Mit Worten schlichten und an die Vernunft von Mitschülern appellieren, darum geht es. Die Busbegleiter können aber auch ganz praktisch helfen, wenn etwa ein älterer Schüler einen jüngeren am Aussteigen hindert. Dann können sie das Opfer an die Hand nehmen und vorne beim Fahrer aussteigen lassen, haben sie in der Ausbildung gelernt.

Als Trainer standen den Waldschülern Hartmut Köhler und Gert Bohlen zur Seite. Beide sind selbst Busfahrer, kennen daher die Probleme, die in Schulbussen immer wieder unter Schülern auftreten. Für ihre Aufgabe als Ausbilder wurden sie extra geschult. „Als Busfahrer müssen wir uns in erster Linie auf den Verkehr konzentrieren. Vieles, was hinter uns im Bus unter den Schülern vor sich geht, bekommen wir nicht mit. Ich bin ich froh, dass es die Schulbusbegleiter gibt. Sie sind unsere Augen und Ohren“, sagt Köhler. Bei der Ausbildung der Schüler wurden er und sein Kollege von zwei Präventionsbeauftragten der Polizei Osterholz unterstützt.
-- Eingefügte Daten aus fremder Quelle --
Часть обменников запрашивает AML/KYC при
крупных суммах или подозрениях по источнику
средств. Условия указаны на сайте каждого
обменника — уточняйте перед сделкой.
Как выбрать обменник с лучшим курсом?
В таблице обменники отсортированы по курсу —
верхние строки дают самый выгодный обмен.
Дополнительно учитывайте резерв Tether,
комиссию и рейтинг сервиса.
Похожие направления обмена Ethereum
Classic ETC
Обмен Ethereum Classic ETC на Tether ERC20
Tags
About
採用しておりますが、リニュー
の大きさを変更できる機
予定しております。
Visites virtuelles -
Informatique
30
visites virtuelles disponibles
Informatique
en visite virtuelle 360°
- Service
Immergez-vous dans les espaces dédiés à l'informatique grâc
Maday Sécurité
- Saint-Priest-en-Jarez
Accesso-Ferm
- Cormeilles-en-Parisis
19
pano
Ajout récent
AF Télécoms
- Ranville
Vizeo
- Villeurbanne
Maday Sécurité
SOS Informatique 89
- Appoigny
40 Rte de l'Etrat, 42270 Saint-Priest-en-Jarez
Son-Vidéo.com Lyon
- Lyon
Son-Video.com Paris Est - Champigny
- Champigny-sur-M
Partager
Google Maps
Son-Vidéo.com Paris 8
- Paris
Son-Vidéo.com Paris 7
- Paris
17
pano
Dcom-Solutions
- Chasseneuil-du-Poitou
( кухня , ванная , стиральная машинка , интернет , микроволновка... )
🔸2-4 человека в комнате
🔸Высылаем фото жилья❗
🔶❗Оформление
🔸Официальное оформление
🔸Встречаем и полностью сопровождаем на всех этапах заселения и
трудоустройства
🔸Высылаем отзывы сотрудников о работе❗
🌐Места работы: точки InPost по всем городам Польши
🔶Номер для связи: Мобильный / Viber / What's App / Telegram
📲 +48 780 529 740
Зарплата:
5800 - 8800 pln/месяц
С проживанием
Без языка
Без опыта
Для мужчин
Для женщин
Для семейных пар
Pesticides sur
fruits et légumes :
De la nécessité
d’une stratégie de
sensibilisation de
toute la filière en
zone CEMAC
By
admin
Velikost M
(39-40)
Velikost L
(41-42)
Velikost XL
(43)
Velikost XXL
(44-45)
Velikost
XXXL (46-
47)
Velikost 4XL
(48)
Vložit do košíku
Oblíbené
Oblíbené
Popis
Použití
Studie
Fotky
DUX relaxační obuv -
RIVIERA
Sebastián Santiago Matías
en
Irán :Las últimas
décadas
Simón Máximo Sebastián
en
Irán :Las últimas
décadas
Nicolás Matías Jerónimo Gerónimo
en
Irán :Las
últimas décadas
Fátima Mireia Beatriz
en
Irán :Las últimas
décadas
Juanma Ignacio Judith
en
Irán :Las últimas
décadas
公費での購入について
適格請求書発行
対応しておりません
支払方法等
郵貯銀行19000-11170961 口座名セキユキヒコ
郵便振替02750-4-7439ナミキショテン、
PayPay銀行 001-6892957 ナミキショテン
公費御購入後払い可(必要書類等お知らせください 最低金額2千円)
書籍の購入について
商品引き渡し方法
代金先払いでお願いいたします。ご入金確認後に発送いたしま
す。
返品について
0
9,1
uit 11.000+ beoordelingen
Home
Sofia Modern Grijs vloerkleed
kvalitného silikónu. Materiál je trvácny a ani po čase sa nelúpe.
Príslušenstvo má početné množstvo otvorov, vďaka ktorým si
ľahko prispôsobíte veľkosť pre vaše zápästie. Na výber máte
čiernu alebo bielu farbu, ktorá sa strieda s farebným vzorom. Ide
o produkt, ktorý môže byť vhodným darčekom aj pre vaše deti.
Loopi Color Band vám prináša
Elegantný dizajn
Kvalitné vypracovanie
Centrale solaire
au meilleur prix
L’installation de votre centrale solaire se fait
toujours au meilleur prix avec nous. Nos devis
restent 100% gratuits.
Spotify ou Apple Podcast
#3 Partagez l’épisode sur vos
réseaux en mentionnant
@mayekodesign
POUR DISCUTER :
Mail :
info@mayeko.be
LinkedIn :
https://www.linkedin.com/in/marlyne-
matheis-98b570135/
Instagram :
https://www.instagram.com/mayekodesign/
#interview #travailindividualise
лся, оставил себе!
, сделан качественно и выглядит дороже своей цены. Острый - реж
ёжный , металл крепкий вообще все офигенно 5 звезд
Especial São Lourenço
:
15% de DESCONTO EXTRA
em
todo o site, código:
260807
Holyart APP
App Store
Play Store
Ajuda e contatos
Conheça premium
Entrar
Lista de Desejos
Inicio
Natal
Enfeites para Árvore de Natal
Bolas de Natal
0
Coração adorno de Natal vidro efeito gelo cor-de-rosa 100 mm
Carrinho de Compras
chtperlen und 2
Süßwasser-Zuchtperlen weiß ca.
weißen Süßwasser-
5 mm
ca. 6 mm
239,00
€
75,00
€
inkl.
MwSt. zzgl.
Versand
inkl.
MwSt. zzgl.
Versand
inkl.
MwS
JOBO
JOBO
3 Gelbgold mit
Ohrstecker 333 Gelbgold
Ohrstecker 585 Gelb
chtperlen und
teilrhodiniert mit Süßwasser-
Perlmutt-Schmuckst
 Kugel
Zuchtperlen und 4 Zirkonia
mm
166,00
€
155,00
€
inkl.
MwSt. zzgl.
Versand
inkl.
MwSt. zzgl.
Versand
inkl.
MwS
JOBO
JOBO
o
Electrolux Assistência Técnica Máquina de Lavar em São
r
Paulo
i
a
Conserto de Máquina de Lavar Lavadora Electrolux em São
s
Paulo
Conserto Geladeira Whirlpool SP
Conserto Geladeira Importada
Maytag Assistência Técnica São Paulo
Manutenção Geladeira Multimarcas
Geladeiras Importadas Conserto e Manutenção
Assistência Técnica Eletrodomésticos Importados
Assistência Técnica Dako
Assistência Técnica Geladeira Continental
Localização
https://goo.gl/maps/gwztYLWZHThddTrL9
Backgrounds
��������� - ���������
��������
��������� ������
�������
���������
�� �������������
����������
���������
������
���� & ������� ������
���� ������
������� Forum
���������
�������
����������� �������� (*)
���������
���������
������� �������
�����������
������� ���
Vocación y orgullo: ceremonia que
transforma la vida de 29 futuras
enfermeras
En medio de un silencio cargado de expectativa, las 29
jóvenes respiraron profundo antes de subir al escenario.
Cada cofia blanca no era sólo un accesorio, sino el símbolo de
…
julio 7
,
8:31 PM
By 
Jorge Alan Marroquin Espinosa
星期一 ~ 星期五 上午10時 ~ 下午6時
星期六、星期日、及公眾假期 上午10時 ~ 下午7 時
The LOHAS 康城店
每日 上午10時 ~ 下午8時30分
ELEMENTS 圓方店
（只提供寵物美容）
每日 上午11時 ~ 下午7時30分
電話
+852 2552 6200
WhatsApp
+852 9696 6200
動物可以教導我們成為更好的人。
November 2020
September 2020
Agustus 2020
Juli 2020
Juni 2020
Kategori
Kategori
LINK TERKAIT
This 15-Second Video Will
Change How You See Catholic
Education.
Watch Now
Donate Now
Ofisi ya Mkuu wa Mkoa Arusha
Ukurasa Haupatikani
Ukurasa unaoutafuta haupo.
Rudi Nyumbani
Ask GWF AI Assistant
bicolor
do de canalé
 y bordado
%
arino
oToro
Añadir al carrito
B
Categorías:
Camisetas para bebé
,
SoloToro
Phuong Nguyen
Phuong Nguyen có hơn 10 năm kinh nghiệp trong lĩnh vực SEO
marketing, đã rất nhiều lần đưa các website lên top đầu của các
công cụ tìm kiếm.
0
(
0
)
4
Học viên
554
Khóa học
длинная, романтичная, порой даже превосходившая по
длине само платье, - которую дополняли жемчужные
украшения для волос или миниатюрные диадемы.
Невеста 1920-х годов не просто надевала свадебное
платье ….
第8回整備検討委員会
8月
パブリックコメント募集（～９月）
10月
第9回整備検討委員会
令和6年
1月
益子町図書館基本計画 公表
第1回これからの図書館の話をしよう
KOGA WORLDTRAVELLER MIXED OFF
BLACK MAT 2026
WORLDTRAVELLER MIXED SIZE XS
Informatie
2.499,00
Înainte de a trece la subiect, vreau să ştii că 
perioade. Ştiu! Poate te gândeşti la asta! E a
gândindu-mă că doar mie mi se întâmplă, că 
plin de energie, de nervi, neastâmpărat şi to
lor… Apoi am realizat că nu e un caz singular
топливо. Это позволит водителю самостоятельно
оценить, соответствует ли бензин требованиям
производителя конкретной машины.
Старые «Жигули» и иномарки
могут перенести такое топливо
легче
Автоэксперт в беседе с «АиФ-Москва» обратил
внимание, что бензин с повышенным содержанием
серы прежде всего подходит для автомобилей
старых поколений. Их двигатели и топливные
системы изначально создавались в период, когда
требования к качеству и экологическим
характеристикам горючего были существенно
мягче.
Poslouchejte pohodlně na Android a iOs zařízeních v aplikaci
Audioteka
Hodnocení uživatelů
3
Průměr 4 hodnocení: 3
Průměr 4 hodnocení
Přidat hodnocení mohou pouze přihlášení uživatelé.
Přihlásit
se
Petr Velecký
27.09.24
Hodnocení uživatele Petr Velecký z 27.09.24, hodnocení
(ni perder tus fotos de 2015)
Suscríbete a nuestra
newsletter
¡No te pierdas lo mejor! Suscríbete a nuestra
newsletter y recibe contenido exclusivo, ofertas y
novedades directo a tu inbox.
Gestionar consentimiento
2011 hat der ZVBN das Busbegleiter-Projekt im Verbandsgebiet gestartet. „Inzwischen haben wir 250 Schüler ausgebildet“, sagt Franka von Seck. Die Waldschule Schwanewede ist eine von zwei Schulen, die sich im Landkreis Osterholz bislang an dem Projekt beteiligen. Die ersten 44 Busbegleiter wurden 2013 und 2014 an der Kooperativen Gesamtschule Hambergen ausgebildet.

Die Waldschule wird das Projekt für Schüler aus dem achten Jahrgang laut Schulleiter Torsten Tappert fortsetzen. Mit Lehrerin Maike Dreger, die das Projekt auf Schulseite betreut, überreichte er den ersten Schwaneweder Busbegleitern am Dienstag ihre Zertifikate und ihre Ausweise. Eine Belohnung für ihr freiwilliges Engagement gab es für die Schüler vom ZVBN: Jeder hat einen Monat lang freie Fahrt mit Bussen und Bahnen im Verbundgebiet.

Der ZVBN investiert auch zum eigenen Nutzen in das Projekt. „Die Schüler sind die Fahrgäste von morgen. Uns ist es wichtig, dass sie heute gute Erfahrungen im Schulbus machen, damit sie auch später gerne mit Bus und Bahn fahren“, erklärt von Seck.